Il dibattito tra i cattolici popolari e democratici tra la conservazione dell’identità e la ricerca delle alleanze non nasce oggi. Anzi. Accompagna, da sempre, il cammino tortuoso ma esaltante, di un’area culturale che, malgrado l’afonia e l’irrilevanza pubblica degli ultimi anni, ha comunque contribuito in modo decisivo e qualificante alla conservazione della qualità della nostra democrazia, al consolidamento delle istituzioni democratiche e alla salvaguardia del nostro impianto costituzionale. In un paese, è sempre bene ricordarlo, che continua ad essere caratterizzato da “una passione intensa e da strutture fragili, secondo l’ormai celebre definizione di Aldo Moro. 

Ora, è del tutto evidente che di fronte ad una crisi della politica sempre più marcata e strutturale, le stesse culture politiche possono e debbono far risaltare la propria voce, il proprio pensiero e, soprattutto, la propria originalità. Sotto questo versante, la vera sfida politica, culturale e forse anche organizzativa nella stagione contemporanea, è proprio quella di saper valorizzare la propria identità da un lato inserendola, però, in una cornice di alleanze che preveda la presenza di altri filoni ideali e che siano in grado, insieme, di dar vita ad un progetto politico democratico, riformista, di governo e in grado di saper intercettare e di farsi carico delle istanze e dei bisogni dei ceti popolari. A partire, appunto, dai ceti popolari. Una sfida, quindi, a cui si deve rispondere non con la riproposizione di una sterile ed inconcludente testimonianza ma, al contrario, con una strategia che sappia declinare laicamente il nostro patrimonio culturale con l’apporto decisivo di altre esperienze. E questo per una ragione molto, molto semplice. Dopo al fine della Dc e del Ppi e l’impossibilita’ di riproporre quelle straordinarie esperienze politico ed organizzative, dopo il fallimento politico ed elettorale delle cosiddette esperienze “identitarie” frutto e prodotto di un impianto clerical/ confessionale e di inguaribili primogeniture narcisistiche ed autoreferenziali, dopo l’inadeguatezza dell’avventura populista e demagogica degli attuali attori politici – anche se ancora accompagnati da vasti consensi popolari e sociali – è sempre più indispensabile rilanciare una strategia politica che veda nel cattolicesimo popolare e sociale un protagonista e non solo una stampella. Purché accetti, sino in fondo, un postulato della vera cultura democratico cristiana: ovvero, saper misurarsi con una autentica “cultura delle alleanze”. Senza cedimenti clericali e confessionali, senza tentazioni autoreferenziali e soggettive e, soprattutto, senza regressioni puramente testimoniali. Anche se nobili e del tutto legittime. 
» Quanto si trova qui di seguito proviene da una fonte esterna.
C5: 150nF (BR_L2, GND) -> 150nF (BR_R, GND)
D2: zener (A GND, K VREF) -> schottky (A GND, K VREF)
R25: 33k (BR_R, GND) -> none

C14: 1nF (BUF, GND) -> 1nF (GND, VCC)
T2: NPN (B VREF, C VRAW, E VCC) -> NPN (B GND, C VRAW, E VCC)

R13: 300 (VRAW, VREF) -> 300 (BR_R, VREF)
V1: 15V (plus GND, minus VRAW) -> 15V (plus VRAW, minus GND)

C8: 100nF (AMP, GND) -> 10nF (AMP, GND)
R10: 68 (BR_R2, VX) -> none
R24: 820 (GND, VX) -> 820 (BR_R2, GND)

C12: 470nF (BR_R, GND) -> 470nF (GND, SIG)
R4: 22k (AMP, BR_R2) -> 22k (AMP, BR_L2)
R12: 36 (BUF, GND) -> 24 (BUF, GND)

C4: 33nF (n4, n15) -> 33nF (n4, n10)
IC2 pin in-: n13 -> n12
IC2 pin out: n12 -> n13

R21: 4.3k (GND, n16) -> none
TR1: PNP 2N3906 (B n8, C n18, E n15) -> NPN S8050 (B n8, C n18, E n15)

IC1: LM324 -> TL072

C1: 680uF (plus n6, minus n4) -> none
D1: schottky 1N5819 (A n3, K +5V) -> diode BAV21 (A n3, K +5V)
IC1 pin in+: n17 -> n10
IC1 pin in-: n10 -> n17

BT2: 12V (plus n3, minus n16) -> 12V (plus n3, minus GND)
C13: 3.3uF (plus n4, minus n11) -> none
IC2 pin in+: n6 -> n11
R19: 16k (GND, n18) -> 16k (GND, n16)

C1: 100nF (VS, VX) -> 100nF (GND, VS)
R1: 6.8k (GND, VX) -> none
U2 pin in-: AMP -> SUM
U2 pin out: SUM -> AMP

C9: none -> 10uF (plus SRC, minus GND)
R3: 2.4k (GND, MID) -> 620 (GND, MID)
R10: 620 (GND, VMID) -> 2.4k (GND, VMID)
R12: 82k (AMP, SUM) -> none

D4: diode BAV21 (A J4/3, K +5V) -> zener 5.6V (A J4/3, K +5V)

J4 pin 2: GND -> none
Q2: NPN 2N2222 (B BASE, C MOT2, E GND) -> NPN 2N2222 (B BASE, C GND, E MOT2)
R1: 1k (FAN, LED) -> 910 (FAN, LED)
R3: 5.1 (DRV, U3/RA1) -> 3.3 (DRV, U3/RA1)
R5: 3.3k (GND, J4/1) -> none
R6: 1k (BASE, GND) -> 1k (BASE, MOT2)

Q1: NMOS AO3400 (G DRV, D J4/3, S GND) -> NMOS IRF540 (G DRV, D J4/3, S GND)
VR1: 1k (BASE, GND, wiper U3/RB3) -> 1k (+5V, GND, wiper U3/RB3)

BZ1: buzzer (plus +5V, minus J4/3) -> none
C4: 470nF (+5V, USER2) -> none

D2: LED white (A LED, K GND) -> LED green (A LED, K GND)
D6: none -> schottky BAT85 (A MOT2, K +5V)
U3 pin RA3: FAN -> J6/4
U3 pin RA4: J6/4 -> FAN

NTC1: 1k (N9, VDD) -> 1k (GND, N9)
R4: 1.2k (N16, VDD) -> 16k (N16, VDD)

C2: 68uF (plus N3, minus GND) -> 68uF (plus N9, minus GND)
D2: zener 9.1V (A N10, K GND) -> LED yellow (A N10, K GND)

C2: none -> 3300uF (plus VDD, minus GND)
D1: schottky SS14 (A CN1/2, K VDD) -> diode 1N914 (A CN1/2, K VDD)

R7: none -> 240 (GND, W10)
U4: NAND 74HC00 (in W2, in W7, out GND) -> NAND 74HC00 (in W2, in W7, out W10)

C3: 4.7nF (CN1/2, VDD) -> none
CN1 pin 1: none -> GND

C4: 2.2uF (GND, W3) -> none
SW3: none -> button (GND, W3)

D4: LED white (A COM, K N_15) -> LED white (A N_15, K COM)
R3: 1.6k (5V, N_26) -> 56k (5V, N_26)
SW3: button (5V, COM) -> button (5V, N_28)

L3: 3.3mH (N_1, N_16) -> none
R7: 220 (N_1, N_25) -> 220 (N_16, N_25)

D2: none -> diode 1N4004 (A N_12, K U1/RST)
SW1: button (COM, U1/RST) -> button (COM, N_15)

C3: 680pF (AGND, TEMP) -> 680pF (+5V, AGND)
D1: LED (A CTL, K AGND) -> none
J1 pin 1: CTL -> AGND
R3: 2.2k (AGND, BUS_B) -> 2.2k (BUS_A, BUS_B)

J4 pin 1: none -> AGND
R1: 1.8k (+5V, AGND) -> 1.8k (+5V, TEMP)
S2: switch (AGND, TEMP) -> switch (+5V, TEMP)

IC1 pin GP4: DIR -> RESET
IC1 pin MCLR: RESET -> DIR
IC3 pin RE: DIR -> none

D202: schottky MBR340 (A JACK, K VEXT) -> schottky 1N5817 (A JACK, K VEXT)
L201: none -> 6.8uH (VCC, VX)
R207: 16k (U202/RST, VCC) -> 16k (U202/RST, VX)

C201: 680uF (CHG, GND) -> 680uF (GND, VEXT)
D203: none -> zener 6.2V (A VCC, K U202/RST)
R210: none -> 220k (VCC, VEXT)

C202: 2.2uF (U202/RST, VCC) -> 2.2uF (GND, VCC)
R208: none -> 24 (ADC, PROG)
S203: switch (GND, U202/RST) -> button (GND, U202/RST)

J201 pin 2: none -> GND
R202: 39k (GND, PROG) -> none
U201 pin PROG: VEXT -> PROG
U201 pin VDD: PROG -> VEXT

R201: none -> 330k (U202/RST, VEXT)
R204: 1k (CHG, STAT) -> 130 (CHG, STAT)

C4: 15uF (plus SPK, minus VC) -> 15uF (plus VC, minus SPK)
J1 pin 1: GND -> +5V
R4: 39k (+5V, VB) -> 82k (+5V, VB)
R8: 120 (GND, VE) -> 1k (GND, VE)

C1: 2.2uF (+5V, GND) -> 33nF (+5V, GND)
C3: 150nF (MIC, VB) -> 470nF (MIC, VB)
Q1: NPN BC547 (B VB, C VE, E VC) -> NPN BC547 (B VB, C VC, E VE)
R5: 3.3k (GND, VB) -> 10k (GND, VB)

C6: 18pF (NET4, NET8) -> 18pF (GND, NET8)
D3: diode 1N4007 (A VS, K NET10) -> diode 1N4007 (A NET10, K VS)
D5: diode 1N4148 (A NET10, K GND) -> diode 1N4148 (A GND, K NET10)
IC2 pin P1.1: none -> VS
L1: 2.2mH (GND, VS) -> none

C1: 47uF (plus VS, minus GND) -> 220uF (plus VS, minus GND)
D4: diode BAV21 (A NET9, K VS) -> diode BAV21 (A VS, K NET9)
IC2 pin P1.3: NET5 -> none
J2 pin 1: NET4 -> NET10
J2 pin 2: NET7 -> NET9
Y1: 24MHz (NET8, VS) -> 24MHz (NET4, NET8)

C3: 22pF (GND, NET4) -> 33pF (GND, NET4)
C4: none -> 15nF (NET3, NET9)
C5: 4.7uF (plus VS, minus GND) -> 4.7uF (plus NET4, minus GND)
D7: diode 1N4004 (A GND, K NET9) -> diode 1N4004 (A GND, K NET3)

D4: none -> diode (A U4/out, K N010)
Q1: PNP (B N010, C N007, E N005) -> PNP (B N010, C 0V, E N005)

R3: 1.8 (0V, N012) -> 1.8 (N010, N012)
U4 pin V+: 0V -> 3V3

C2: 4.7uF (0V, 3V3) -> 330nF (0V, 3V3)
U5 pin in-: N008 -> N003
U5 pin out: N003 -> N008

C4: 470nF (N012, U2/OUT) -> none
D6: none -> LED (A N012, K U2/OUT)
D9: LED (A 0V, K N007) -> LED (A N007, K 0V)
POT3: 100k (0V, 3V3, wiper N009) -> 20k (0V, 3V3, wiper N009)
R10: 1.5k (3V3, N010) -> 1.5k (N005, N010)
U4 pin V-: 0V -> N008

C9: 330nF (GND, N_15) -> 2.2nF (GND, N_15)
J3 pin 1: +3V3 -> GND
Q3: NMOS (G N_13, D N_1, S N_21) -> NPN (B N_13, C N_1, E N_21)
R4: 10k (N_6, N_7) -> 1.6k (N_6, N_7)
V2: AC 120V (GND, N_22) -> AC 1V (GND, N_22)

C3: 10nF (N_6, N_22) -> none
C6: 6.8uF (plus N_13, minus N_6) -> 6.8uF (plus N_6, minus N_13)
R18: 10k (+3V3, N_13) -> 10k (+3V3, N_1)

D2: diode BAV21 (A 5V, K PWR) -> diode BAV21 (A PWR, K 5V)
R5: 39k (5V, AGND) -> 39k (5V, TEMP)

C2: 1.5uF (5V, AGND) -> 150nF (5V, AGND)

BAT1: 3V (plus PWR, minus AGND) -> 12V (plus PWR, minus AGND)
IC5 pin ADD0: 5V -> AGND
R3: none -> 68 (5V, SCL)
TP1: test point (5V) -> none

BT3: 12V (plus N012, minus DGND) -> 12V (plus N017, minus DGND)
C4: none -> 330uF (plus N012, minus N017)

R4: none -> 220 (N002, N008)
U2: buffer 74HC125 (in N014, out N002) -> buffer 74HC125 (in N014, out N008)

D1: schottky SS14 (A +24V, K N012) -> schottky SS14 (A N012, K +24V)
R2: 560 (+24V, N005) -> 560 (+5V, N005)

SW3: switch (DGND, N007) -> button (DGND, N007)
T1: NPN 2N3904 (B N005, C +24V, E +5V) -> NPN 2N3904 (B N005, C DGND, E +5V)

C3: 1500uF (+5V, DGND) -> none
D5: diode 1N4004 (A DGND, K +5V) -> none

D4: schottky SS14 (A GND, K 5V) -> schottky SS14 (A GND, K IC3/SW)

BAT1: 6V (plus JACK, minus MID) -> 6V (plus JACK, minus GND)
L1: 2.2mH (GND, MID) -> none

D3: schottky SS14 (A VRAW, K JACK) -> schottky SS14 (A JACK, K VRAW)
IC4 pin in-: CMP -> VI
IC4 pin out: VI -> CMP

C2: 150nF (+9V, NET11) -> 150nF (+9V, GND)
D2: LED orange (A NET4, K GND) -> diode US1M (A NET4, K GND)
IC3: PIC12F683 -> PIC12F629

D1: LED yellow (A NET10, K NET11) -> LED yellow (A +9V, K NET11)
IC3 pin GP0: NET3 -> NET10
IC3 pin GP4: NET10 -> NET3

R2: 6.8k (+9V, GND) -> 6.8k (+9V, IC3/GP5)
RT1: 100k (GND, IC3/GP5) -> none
Ecco, la vera sfida oggi è tutta racchiusa in questa scommessa. La capacita’ di saper “trafficare i propri talenti” deve saper coniugarsi con l’altrettanto capacità di ritornare protagonisti in una stagione politica che richiede presenza pubblica, organizzazione, elaborazione culturale e un progetto di società. Il ritorno della destra, l’auspicato – per il momento un pio desiderio – ritorno della sinistra e la persistenza di una presenza antisistema e populista come quella dei 5 stelle non può non prevedere una presenza qualificata e visibile di una tradizione culturale che, con altre, può far uscire il nostro paese da una situazione di degrado politico e di pressappochismo culturale ineguagliabili. Viene da dire, citando uno slogan di cui si è molto abusato negli anni passati, “se non ora quando?”